Recently I attended a work conference near Pittsburgh with a bunch of Americans and hit it off with this dude from Virginia after state highpoints came up, seeing as the Pennsylvania highpoint was within walking distance of our conference hall.

The thing about this Virginia dude was that he had a hard and fast rule that you must hike up to each state highpoint summit. He scoffed at how I caught a ride up Hawaii's Mauna Kea road instead of hiking for 8 hours at elevation. He too had South Dakota's Harney Peak, but he had done a trail twice as long as the shortest trail I picked that day in the Black Hills. And of course, he had hiked one of the intense trails that climbs up Mount Washington & let me know that my drive-to highpoint didn't count, haha.

Whatever buddy, it's still state highpoint #20 for me. I'll come back someday to appease that Virginia guy, but for now we had more important places to be, places that required daylight.


Even if you aren't into highpoints, the Mount Washington Road is worth the price of admission in terms of scenery - especially if you're someone who's never went west and seen roads and scenery like this.
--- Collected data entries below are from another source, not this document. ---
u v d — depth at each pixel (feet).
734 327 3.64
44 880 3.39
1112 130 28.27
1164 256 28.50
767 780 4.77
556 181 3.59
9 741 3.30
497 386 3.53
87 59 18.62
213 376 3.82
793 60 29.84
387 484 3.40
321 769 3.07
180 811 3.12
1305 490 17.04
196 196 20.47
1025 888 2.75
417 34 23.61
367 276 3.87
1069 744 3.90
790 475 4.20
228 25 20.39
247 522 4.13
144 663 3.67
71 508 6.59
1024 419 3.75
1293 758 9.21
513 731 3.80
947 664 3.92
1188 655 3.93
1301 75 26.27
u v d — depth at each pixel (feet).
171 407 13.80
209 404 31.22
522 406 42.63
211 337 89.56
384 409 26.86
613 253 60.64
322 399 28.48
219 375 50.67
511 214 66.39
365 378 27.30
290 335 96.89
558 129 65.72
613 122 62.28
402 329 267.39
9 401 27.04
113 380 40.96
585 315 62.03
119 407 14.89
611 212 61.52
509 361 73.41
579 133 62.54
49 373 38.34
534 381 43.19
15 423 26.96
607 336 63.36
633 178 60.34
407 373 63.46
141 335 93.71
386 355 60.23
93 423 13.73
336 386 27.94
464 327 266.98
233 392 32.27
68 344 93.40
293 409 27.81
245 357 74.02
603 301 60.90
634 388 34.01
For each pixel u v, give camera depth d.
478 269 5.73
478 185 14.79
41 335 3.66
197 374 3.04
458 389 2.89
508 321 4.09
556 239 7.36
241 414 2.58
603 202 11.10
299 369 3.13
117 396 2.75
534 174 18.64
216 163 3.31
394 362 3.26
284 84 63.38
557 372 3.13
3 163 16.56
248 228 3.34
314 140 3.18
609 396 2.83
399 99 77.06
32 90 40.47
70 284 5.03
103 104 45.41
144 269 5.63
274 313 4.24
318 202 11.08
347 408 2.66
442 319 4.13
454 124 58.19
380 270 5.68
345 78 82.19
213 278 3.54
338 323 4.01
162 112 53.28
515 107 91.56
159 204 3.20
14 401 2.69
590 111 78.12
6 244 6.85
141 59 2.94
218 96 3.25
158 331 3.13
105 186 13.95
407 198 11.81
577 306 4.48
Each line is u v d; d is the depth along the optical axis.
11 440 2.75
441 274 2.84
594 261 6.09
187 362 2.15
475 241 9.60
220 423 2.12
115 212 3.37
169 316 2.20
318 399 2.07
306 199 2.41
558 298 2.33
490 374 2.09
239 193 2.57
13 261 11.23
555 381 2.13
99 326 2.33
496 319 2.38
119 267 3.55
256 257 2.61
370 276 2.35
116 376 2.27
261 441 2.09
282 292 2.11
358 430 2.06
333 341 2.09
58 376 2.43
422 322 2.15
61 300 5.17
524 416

The reason we needed to get off Mount Washington was because we still had backpacking to do before nightfall.

Needing to pick up snacks, water and maybe something for breakfast, we lucked into a Gulf gas station attached to the well-appointed Glen Lodge Corner Store in Bartlett. This was lucky because we just leaving the "elegant resort area" town of Jackson, where it didn't look like we'd be able to get a cheap/quick bite to eat anywhere amongst their sprawling and well-appointed inns.

Arriving at the trailhead, we raced to stuff everything into our packs as the day's shadows grew longer. Sloppily packing, we dived into the woods and up the Doublehead Mountain trail.


The Doublehead Mountain Trail is only 1.8 mi (2.8 km), but considered very steep. At times it felt like climbing stairs as I breathed heavily, especially as Isy told me to go on ahead to photograph the sunset and I then pushed myself as hard as possible to keep moving upward.


Reaching the top, I dropped my stuff against the cabin and went back down the hill to help out with the dog and our other gear. Isy wasn't very far behind though, and at least we didn't miss too crazy of a sunset.

I wasn't sure if we were seeing Mt Washington off in the distance, but it made me think of the fun it was to go from 6288 feet at the summit of New Hampshire, down to 671 feet in Bartlett New Hampshire, then back up to 3053 feet at North Doublehead.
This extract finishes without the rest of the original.